EMQX-10891 route cleanup optimization #12196

SergeTupchiy · 2023-12-18T19:32:51Z

Fixes EMQX-10891 (partially for now)

Release version: v/e5.?

Summary

PR Checklist

Please convert it to a draft if any of the following conditions are not met. Reviewers may skip over until all the items are checked:

Added tests for the changes
Added property-based tests for code which performs user input validation
Changed lines covered in coverage report
Change log has been added to changes/(ce|ee)/(feat|perf|fix|breaking)-<PR-id>.en.md files
For internal contributor: there is a jira ticket to track this change
Created PR to emqx-docs if documentation update is required, or link to a follow-up jira ticket
Schema changes are backward compatible

Checklist for CI (.github/workflows) changes

If changed package build workflow, pass this action (manual trigger)
Change log has been added to changes/ dir for user-facing artifacts update

SergeTupchiy · 2023-12-18T19:33:53Z

apps/emqx/src/emqx_router.erl

Note: it's two separate transactions now (mnesia:match_delete/2 is a transaction that can't be nested).

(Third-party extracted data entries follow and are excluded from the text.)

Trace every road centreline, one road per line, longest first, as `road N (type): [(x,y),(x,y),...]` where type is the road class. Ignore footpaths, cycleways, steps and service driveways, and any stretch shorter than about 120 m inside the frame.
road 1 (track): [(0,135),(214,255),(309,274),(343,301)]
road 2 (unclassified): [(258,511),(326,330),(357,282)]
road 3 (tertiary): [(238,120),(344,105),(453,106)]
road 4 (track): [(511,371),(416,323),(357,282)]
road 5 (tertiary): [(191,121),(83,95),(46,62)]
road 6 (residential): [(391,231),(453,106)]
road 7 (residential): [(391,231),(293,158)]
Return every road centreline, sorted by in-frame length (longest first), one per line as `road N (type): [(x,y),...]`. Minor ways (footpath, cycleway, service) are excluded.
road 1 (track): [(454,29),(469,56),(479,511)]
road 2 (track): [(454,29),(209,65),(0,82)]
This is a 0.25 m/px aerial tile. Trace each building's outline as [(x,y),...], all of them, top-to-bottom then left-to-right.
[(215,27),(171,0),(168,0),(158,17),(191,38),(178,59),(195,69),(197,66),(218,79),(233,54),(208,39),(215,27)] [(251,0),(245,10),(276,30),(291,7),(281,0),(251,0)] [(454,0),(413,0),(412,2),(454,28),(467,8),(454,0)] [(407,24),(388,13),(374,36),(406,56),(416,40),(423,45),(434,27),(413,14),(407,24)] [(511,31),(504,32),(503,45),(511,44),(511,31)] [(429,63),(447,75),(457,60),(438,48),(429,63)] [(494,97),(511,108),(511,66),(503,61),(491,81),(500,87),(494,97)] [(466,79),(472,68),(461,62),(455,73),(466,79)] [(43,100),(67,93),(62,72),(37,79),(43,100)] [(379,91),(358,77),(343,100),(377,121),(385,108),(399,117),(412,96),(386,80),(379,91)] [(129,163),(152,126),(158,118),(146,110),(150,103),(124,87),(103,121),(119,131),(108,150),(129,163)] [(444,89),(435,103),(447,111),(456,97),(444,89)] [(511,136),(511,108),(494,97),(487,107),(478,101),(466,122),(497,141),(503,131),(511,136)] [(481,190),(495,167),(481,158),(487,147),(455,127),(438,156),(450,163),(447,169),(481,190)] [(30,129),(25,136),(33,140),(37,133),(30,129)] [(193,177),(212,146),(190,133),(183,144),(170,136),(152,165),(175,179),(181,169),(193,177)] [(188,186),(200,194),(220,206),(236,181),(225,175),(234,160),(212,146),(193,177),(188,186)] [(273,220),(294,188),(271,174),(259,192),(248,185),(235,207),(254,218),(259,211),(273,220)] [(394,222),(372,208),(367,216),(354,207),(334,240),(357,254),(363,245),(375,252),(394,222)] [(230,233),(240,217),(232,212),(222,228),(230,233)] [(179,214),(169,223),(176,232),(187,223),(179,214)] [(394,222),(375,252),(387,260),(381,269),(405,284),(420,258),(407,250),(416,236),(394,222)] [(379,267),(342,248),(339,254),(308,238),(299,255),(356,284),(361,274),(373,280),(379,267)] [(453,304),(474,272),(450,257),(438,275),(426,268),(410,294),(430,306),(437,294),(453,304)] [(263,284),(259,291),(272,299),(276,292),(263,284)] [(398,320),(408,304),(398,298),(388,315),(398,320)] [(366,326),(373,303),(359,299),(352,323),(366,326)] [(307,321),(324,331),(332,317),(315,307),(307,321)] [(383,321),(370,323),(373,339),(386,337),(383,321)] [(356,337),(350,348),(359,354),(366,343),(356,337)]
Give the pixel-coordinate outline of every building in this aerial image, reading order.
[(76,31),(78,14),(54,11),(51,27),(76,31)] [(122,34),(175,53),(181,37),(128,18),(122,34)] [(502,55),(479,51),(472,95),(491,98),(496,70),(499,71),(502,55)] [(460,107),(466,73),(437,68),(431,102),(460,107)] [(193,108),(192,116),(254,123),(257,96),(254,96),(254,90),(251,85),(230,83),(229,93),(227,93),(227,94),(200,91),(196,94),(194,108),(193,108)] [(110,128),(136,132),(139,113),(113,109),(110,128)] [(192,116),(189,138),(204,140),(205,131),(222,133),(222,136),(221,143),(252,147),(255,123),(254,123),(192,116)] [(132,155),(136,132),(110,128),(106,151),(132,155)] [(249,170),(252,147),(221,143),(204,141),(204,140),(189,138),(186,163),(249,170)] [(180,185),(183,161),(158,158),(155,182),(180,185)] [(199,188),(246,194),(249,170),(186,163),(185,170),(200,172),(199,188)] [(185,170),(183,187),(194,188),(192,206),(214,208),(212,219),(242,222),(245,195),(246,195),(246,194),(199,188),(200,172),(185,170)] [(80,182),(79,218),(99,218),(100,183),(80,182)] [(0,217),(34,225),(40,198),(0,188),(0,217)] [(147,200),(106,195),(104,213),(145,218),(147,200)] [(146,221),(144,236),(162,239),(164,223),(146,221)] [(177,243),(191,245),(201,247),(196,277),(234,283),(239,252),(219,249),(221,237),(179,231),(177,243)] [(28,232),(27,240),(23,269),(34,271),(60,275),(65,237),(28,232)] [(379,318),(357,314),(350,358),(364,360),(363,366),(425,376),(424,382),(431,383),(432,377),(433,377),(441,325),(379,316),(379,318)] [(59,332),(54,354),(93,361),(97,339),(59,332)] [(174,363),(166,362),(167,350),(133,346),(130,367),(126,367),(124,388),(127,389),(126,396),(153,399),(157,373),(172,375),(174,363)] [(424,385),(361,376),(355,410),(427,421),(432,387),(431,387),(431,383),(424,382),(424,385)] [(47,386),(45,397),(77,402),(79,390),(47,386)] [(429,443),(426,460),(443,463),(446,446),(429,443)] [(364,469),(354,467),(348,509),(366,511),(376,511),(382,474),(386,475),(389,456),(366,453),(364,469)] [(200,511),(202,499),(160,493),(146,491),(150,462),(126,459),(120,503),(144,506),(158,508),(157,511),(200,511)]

SergeTupchiy · 2023-12-18T19:38:06Z

apps/emqx/src/emqx_router.erl

Note: both v1 and v2 cleanups are backward compatible at Mnesia level: older nodes that don't have Mnesia patch will commit the transaction correctly (thanks to the fact that Mnesia internally was ready for match_delete implementation).
Older Mria releases would fail on both core and replicant nodes (even though Mria ptotcol version is bumped and new replicant nodes will only connect to new cores), However, the failure will lead to shard restart and re-bootstrapping which will eventually bring all nodes to the consistent state.

SergeTupchiy · 2023-12-29T18:11:30Z

apps/emqx/src/emqx_router.erl

Note: lists:foreach/2 is probably too silent.. 🤔 Though we eventually ignore return value of cleanup_routes/1 in emqx_router_helper, it may have sense to return ok/error instead of ok.

SergeTupchiy · 2024-01-09T19:16:24Z

There are two more potential smaller optimizations:

currently emqx_router_helper attempts to cleanup routes twice (because it receives two nodedown messages, at least when a replicant is down), more details about it in another PR thread: feat(routing): add route sync process pool #12237 (comment)
every core node attempts to cleanup routes (strictly one after another, thanks to the global lock, but each node tries to acquire the lock indefinitely, since retries defaults to infinity): https://github.com/emqx/emqx/blob/master/apps/emqx/src/emqx_router_helper.erl#L154
Each call to mnesia:match_delete/2 is a transaction with full table lock and it will cause full table scan on every node each time, so probably it makes sense to minimize its usage.
It's possible to set the number of global lock retries, e. .g. if we set it to 0, only one node that is the first to win the lock will do the cleanup.
This is probably less fault tolerant if the lock winner somehow fails to cleanup routes, but we can either retry cleanup on fail, or set retries slightly higher than 0, e.g. to number of core nodes / 2 (however, in this case each can still win the lock and repeat cleanup if faster than sleep time between retries).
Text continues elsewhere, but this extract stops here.